** Supplied records follows **

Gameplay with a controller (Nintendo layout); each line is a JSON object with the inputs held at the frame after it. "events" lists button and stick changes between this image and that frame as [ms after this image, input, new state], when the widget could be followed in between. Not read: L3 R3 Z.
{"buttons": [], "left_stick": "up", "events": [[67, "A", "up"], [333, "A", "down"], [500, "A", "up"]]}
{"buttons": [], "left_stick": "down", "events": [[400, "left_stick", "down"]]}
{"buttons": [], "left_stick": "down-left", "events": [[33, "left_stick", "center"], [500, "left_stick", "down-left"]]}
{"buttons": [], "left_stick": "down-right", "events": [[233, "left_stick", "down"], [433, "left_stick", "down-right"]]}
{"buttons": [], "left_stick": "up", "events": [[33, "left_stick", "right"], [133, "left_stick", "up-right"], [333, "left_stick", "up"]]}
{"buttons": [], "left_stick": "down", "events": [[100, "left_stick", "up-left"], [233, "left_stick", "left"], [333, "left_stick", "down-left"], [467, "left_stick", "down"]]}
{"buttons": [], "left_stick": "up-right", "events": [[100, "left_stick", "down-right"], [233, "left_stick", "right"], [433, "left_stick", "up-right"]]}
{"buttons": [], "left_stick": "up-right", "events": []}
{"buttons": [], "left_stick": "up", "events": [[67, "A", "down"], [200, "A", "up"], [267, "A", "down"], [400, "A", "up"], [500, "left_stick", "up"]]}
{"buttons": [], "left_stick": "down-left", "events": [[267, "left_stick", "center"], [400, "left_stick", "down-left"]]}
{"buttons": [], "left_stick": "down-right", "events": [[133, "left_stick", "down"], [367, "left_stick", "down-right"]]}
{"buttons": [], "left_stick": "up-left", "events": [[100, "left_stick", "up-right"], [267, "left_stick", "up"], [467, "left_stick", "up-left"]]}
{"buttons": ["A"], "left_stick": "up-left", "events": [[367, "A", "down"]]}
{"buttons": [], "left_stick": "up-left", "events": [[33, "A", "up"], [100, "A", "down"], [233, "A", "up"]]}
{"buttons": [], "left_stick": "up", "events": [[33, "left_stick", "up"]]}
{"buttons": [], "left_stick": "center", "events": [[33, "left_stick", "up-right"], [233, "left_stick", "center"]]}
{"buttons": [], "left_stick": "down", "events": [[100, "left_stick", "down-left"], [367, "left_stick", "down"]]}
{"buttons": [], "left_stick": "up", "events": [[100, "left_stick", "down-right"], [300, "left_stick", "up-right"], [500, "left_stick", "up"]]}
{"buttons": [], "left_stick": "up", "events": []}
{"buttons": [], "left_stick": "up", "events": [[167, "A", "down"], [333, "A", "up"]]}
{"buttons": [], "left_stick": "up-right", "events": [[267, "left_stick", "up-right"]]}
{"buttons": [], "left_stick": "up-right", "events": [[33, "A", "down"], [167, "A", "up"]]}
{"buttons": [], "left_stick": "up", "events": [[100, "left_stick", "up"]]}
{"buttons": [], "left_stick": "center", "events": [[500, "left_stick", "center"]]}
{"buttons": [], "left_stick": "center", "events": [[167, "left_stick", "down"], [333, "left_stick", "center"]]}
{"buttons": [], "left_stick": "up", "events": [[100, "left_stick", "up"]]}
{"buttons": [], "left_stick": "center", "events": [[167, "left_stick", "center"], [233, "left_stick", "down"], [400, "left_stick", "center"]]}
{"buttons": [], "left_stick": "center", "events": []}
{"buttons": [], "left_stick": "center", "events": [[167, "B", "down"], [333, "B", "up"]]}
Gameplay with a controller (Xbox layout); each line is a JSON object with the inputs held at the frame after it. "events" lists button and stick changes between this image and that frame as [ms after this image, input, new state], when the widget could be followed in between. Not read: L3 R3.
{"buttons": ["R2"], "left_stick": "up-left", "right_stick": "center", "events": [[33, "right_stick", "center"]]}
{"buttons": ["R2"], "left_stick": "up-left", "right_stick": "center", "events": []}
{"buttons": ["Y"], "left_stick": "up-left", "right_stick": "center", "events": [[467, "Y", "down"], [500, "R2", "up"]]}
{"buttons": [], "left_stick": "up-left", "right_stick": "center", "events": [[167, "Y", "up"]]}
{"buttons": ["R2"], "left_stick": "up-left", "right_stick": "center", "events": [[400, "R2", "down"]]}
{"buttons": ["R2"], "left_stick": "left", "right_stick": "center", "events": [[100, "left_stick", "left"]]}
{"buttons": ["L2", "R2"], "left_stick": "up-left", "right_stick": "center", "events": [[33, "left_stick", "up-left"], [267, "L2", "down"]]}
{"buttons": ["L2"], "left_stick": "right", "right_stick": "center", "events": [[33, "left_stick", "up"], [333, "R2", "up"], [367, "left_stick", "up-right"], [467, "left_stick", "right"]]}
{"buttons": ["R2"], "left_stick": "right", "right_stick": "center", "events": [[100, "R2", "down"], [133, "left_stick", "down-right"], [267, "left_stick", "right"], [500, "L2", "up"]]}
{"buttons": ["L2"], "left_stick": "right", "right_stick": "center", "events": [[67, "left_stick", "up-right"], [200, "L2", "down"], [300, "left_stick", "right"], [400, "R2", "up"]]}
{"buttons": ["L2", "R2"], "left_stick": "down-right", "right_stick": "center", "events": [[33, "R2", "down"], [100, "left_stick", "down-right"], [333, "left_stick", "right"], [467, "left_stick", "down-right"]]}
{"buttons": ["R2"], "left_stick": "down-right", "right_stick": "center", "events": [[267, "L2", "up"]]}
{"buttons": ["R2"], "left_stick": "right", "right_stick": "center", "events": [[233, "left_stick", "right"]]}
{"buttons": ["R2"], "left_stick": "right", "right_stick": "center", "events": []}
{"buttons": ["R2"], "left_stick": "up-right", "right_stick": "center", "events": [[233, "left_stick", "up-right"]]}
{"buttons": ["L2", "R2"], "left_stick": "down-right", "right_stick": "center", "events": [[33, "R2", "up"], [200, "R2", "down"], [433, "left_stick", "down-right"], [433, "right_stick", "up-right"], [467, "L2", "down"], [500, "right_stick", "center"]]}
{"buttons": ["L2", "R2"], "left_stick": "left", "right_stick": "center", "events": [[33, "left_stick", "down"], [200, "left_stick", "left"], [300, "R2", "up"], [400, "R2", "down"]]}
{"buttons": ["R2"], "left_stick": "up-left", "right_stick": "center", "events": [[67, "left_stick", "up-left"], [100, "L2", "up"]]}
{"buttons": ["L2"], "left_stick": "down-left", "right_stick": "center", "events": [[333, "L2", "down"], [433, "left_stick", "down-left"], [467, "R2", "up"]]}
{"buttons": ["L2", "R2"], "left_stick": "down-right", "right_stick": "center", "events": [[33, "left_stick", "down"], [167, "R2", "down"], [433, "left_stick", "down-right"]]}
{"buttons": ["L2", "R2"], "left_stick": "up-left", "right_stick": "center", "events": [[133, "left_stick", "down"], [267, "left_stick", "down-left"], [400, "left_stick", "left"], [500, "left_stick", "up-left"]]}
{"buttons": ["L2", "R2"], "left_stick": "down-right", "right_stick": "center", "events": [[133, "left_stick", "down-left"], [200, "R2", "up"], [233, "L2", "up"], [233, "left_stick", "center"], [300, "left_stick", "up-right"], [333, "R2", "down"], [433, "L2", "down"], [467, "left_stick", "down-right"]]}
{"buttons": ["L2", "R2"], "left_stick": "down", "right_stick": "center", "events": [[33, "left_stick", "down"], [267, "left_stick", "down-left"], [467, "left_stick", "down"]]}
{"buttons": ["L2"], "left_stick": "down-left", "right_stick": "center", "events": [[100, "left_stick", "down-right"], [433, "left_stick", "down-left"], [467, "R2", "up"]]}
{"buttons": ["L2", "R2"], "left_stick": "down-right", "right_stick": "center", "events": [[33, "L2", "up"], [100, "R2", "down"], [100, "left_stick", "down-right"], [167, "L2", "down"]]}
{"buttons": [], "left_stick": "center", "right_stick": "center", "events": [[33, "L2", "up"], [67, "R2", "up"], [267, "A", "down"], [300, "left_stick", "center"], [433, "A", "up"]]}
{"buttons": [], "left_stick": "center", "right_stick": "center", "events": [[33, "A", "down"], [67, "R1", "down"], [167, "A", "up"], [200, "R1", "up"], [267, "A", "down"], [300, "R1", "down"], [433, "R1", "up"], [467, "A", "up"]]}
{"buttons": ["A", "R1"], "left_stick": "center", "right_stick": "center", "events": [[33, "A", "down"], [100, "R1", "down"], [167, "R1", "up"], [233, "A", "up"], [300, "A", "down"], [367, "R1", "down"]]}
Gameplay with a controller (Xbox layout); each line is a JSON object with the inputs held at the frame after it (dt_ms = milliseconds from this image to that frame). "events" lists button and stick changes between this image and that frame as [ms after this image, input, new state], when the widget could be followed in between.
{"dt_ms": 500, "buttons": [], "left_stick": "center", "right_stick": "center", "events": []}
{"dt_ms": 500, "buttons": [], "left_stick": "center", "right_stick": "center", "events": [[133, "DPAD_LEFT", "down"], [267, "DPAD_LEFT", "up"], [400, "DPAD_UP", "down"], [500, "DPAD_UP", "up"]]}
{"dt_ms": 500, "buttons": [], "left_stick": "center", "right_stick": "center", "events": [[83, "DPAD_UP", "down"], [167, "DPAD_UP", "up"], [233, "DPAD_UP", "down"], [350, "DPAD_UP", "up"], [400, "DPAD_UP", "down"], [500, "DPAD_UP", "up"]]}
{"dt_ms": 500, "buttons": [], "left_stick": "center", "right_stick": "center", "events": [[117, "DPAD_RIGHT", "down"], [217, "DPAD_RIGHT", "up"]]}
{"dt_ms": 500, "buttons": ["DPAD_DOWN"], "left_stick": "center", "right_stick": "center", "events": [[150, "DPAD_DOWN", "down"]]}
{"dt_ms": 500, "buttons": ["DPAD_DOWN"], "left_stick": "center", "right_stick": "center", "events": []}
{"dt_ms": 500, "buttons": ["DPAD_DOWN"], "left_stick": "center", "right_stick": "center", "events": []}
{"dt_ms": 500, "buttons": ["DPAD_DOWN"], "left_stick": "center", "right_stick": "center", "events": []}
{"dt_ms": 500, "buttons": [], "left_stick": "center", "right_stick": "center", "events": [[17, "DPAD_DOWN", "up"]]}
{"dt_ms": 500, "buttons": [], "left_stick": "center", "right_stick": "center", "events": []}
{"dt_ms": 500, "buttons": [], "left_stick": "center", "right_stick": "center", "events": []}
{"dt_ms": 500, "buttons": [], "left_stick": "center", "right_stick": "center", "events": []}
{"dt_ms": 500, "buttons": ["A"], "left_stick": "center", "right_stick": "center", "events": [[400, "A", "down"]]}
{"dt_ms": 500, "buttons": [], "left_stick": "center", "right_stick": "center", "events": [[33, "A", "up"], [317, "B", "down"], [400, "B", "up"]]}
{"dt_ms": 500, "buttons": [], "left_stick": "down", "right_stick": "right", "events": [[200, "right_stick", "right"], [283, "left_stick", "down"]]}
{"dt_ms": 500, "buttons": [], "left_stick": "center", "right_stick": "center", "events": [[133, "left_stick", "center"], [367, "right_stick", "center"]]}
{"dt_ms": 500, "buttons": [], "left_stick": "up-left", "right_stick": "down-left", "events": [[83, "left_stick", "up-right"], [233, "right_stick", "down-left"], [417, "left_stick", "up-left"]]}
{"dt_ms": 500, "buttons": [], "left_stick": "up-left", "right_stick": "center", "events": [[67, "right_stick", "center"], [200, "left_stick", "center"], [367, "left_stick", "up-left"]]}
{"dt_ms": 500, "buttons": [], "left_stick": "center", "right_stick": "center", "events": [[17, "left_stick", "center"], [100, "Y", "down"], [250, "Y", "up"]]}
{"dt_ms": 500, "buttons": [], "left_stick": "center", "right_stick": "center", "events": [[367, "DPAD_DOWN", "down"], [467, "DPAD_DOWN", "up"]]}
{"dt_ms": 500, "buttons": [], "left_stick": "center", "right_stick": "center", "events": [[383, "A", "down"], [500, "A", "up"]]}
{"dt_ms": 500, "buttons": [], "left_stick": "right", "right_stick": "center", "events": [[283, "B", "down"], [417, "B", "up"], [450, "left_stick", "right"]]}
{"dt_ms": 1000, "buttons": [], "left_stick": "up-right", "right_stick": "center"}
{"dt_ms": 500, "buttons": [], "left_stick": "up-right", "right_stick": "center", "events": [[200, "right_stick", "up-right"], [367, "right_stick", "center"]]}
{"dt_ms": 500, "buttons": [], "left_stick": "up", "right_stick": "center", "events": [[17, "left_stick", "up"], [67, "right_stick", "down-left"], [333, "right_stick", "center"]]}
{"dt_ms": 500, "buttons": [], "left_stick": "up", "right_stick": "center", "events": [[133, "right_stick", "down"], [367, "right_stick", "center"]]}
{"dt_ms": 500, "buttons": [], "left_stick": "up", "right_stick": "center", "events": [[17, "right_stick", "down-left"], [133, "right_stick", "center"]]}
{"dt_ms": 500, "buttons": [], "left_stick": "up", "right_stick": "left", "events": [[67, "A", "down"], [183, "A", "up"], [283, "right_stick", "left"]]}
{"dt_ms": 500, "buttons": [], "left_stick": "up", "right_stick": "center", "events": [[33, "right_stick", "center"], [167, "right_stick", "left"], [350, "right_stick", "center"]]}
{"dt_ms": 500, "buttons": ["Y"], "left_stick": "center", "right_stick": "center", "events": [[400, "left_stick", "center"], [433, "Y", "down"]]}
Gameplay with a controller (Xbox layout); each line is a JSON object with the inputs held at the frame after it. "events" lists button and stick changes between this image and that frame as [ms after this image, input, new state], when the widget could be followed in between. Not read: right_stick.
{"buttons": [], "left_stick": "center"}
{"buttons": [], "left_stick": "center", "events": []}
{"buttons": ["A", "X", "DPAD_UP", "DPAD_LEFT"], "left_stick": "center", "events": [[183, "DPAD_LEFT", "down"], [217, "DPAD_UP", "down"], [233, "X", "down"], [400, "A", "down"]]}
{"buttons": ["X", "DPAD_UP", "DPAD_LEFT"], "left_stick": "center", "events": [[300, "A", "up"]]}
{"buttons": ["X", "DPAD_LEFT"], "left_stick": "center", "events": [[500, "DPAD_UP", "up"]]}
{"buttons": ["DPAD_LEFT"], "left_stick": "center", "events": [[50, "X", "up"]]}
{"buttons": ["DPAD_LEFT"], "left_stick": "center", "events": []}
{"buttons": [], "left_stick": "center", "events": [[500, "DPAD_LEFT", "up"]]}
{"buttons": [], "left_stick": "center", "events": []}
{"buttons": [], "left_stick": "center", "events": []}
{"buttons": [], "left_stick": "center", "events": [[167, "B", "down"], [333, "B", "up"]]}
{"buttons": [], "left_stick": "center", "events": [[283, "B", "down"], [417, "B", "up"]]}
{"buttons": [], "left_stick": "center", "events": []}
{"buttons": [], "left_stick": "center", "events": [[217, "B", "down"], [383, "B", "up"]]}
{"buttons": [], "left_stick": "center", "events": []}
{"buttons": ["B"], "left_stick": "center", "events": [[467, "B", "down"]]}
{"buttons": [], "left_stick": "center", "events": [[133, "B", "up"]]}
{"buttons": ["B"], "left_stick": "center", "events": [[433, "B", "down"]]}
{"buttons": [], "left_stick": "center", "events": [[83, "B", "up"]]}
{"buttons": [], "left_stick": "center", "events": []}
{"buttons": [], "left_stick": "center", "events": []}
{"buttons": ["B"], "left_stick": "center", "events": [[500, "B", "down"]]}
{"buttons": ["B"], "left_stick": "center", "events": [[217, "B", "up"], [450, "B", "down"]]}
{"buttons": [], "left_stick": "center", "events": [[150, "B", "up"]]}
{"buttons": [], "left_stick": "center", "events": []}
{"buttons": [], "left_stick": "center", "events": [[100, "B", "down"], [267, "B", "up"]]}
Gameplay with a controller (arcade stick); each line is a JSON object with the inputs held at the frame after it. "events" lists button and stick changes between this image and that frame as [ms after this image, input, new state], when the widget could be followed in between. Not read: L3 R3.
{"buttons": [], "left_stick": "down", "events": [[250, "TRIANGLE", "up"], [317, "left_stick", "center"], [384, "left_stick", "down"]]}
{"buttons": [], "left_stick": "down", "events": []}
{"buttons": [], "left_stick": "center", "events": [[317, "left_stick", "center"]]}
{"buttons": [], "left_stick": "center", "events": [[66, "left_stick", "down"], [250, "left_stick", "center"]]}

** End of Supplied records **

• [Task prompt]:
After identifying the lines above that contain "Xbox", copy each one.

• [Exercise result]:
Gameplay with a controller (Xbox layout); each line is a JSON object with the inputs held at the frame after it. "events" lists button and stick changes between this image and that frame as [ms after this image, input, new state], when the widget could be followed in between. Not read: L3 R3.
Gameplay with a controller (Xbox layout); each line is a JSON object with the inputs held at the frame after it (dt_ms = milliseconds from this image to that frame). "events" lists button and stick changes between this image and that frame as [ms after this image, input, new state], when the widget could be followed in between.
Gameplay with a controller (Xbox layout); each line is a JSON object with the inputs held at the frame after it. "events" lists button and stick changes between this image and that frame as [ms after this image, input, new state], when the widget could be followed in between. Not read: right_stick.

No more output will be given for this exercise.